Saya tidak menganjurkan pada kita untuk menjadi murid atau pengikut Nietzche. Nietzche pun membenci setiap orang yang mengklaim sebagai pengikutnya. Bagi Nietzche, kenali diri mu maka engkau sebarisan denganku. Tetapi pelajaran berharga dari Nieztche adalah tentang konsep pluralitas diatas.

Membaca tulisan-tulisan Nietzche, kita diajarkan untuk membenahi konsep pluralitas kita, bahwa pluralitas bukan hanya soal cara pandang, bukan hanya soal bagaimana menyikapi perbedaan. Pluralitas, bagi Nietzce, bermula dari proses dekontruksi metafisik yang maha dahsyat tentang nilai-nilai yang diinternalisasikan masyarakat terhadap individu manusia. Proses dekonstruksi ini dimulai dengan hal yang paling sensitif berupa Tuhan, Sang Benar, atau dalam metafora Nietzche adalah Sang Sumur Tak Berdasar.

Kemisterian Sang Benar bersifat an sich. Ketakberpisahan Tuhan dan selimut misteri menimbulkan konsekuensi tidak adanya klaim kebenaran atasnya yang pada perwujudannya muncul kebenaran-kebenaran subjektif. Ini melahirkan konsekuensi bahwa keberagaman merupakan kepastian semesta sehingga penghargaan atas perbedaan tidak sekedar muncul dalam skema politik, namun terekspresi dalam setiap ruang manusia.

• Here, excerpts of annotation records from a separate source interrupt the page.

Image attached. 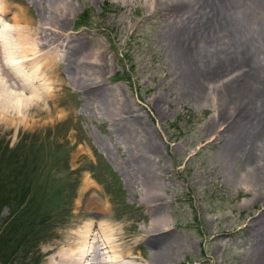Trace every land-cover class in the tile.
<instances>
[{
  "label": "rangeland",
  "instance_id": "1",
  "mask_svg": "<svg viewBox=\"0 0 264 264\" xmlns=\"http://www.w3.org/2000/svg\"><path fill=\"white\" fill-rule=\"evenodd\" d=\"M59 2L0 1V10L7 8L0 22L27 38V46L46 51L37 44L58 40L49 49L57 64L54 82L43 83L49 94L33 105L40 112L32 108L24 118L18 114L22 119H0V145L3 155L8 154L4 163L18 166L10 173L5 166L0 169V200L10 202L0 205V256L9 257L10 264H55L56 252L65 249L72 233L92 222L91 234L105 227L115 233L110 237L116 238L117 249L134 246L133 254L146 258L152 250L147 240L161 235L150 229L157 217L142 176L145 163L151 162L163 186L157 193L168 220L165 232L184 241V249L171 245L166 264H255L263 258L264 238L253 237L248 221L263 206L259 195L264 189L255 194L257 178L246 162L238 160L222 172L217 154L232 135H218L224 124L205 129L223 114L218 108L221 94L210 91L195 99L181 92L157 41L172 15L155 0ZM85 11L93 21L75 28ZM31 64L32 70H42V79L48 76L43 57ZM0 70L10 78L2 63ZM29 139L31 145L43 143L41 151L48 157L28 149ZM95 158L108 165L114 189L121 193H107L91 178L88 165ZM239 184L251 190L241 192ZM51 201L54 206H47ZM27 221L35 222L33 231ZM15 236L16 242H22L18 237L32 238L15 245L9 255L6 242Z\"/></svg>",
  "mask_w": 264,
  "mask_h": 264
},
{
  "label": "bare ground",
  "instance_id": "2",
  "mask_svg": "<svg viewBox=\"0 0 264 264\" xmlns=\"http://www.w3.org/2000/svg\"><path fill=\"white\" fill-rule=\"evenodd\" d=\"M30 1L40 3V0ZM47 1L59 2L44 0L45 3ZM155 1L160 9L172 15L163 22L157 41L163 45L159 48L176 75L181 92L195 99L203 98L210 91H214V95L217 92L221 94L218 108L223 114L219 112L205 129H210V126L215 129L216 125L224 124L223 131H218V135L222 132L232 135L217 154L222 172L229 171L228 168L237 165L238 160L246 162L250 172L256 175L254 192L258 193L264 189V157L263 161L259 159L264 154V0ZM6 9L2 8L0 14ZM15 19L25 20L23 17ZM3 24L0 22V27ZM38 25L41 27V24ZM23 40L25 44L21 59L31 63L43 57L49 74L42 79V70L38 67L33 68L31 73L23 72L20 69L21 59H17L19 46L8 53L2 52L0 64L7 68L10 75L9 78L0 70V119L3 120L12 119L19 113L22 118L26 117L34 104H40L42 98L48 96L49 93L43 90V83L47 80L54 82L51 75L57 64H54V54L49 49L50 45H57L58 40H53L47 46L37 44L46 51H41L37 46L30 48L27 46L29 40L24 37ZM8 48L5 44V52ZM73 73L74 70V79L76 76ZM217 75L220 78L216 79ZM19 115L18 119H22ZM148 149L156 152L153 144H148ZM144 166L142 176L148 188L147 200L152 203L157 217L150 229L154 235L161 234L159 238L148 241L150 230L144 233L148 248H152L147 257L143 259L134 255V246L117 249L116 238L110 237L115 233L112 234L105 227L101 226L98 234H91L93 223L90 222L84 230L72 233L70 241L65 239L67 246L56 252L55 264H137L136 261L141 264H166L174 242L178 243V248L184 249V241L174 240L165 232L168 220L163 215L165 210L161 211L162 197L157 193L161 185L157 182L153 164L150 162L147 165L146 162ZM259 196L263 206L248 221L256 239L258 236L264 238V195ZM255 264H264V257Z\"/></svg>",
  "mask_w": 264,
  "mask_h": 264
},
{
  "label": "trees",
  "instance_id": "3",
  "mask_svg": "<svg viewBox=\"0 0 264 264\" xmlns=\"http://www.w3.org/2000/svg\"><path fill=\"white\" fill-rule=\"evenodd\" d=\"M82 16L84 17L83 21H81L75 28H78L80 26L89 27V25H87V23H90L91 21H93L92 17H91L92 15L89 16V14L86 11L84 12V14ZM85 19H86V21L84 22ZM28 137H30V135ZM25 142L27 144L28 149L34 150V152H36L38 157H46V158L48 157V154L45 152V150L41 151V148H45L43 143H36L35 142L34 145H31L30 139L28 141H25ZM3 154H4V148H3V145H0V169L5 166L4 170H6L5 171L6 173L13 172L18 166H13L10 168V164L5 165L4 160L8 159V154L7 153H5V155H3ZM34 156L37 159V156L36 155H34ZM93 161H94V164L88 165L92 179L97 184L103 186L104 190L107 193H113L114 196H116L117 193H121L119 188H117L116 190L114 189V180L111 179L113 175H112L111 170L109 169L108 165L106 163H104V161L101 159L97 160V158H95V160H93ZM14 163L15 162H12V164H14ZM44 163H47V162H44ZM47 165L52 167V166H55L56 164H48L47 163ZM1 176L2 175L0 174V178H1ZM43 190H45V187ZM1 195L2 194L0 192V197H1ZM114 196H111V200H112V197H113V199H115ZM2 198H3V200L2 201L0 200V205L3 202L4 203H10L6 198H4V197H2ZM55 198L57 201V208H61L60 205L62 203V196L58 195V196H55ZM48 200H50V199H47L46 201H48ZM54 204H55V202L51 201L50 203H47V206L48 205L54 206ZM8 222L10 223L11 220ZM32 224H35V222H33V221H27L26 222V225L29 227L30 231H33L30 228V227H32L31 226ZM45 229H46V227H43V226L41 227L42 231H45ZM36 232L40 233L39 230H36ZM33 234L36 235L35 233H33ZM18 238H21L22 242H16L18 240L17 236L13 237L10 241L6 242V245L8 244L7 245L8 250H12L9 255H11L13 252H15V245H18V244H21L27 240H30L32 237L24 236V237H18ZM0 260H1L2 264H7L9 261V257L6 258V257L0 256ZM8 264H10V263H8Z\"/></svg>",
  "mask_w": 264,
  "mask_h": 264
},
{
  "label": "clouds",
  "instance_id": "4",
  "mask_svg": "<svg viewBox=\"0 0 264 264\" xmlns=\"http://www.w3.org/2000/svg\"><path fill=\"white\" fill-rule=\"evenodd\" d=\"M10 27H12V25H10L8 22H4L2 27H0V61H2V52L5 47V44L9 46L12 45L19 46L17 49L18 51L17 59H21V55L24 51L25 41L23 40L22 36H20L18 33L14 31L13 32L7 31ZM21 64L27 73H31L32 65L30 62L21 59ZM17 85H19V83H17ZM237 187L239 191L245 193L251 190L250 185H246V184H239Z\"/></svg>",
  "mask_w": 264,
  "mask_h": 264
}]
</instances>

Adalah tidak tepat jika pluralitas dianggap sebangun dengan penghisapan dan sumber bagi lahirnya perbedaan kelas. Justeru pluralitas menjamin kebebasan ekspresi ekonomi dan kebutuhan setiap individu tanpa terbentur otoritarianisme, institusionalisme dan birokratisasi. Pluralisme menjamin setiap manusia bebas melakukan perikatan dan asosiasi terhadap siapa saja serta meninggalkannya tanpa masalah.

Nieztche mengajarkan pada kita bahwa pluralisme menjadi modal utama dalam membangun kemerdekaan individu maupun kemerdekaan sosial. Pluralisme membangun garis yang linier antara paham metafisis tentang keesaan tuhan menuju keesaan manusia sebagai yang independen.

Sayangnya, sebagian penganut agama konvensional justeru menganggap pluralisme sebagai pengganggu bagi eksistensi keyakinan keberagamaannya. Sedang segolongan lainnya hanya menempatkan pluralisme terjauh sebagai suatu cara pandang dalam menyikapi realitas keberagaman.

Ada juga yang menjadikan pluralisme sebagai dalih bagi ambisi dalam memenuhi kebutuhan pribadinya. Pluralitas masih ditafsirkan sebagai suatu hal di luar diri manusia. Padahal pluralitas merupakan konsekuensi logis dari keyakinan terdalam manusia akan kemanunggalan Tuhan. Padahal, pluralisme merupakan inti keimanan.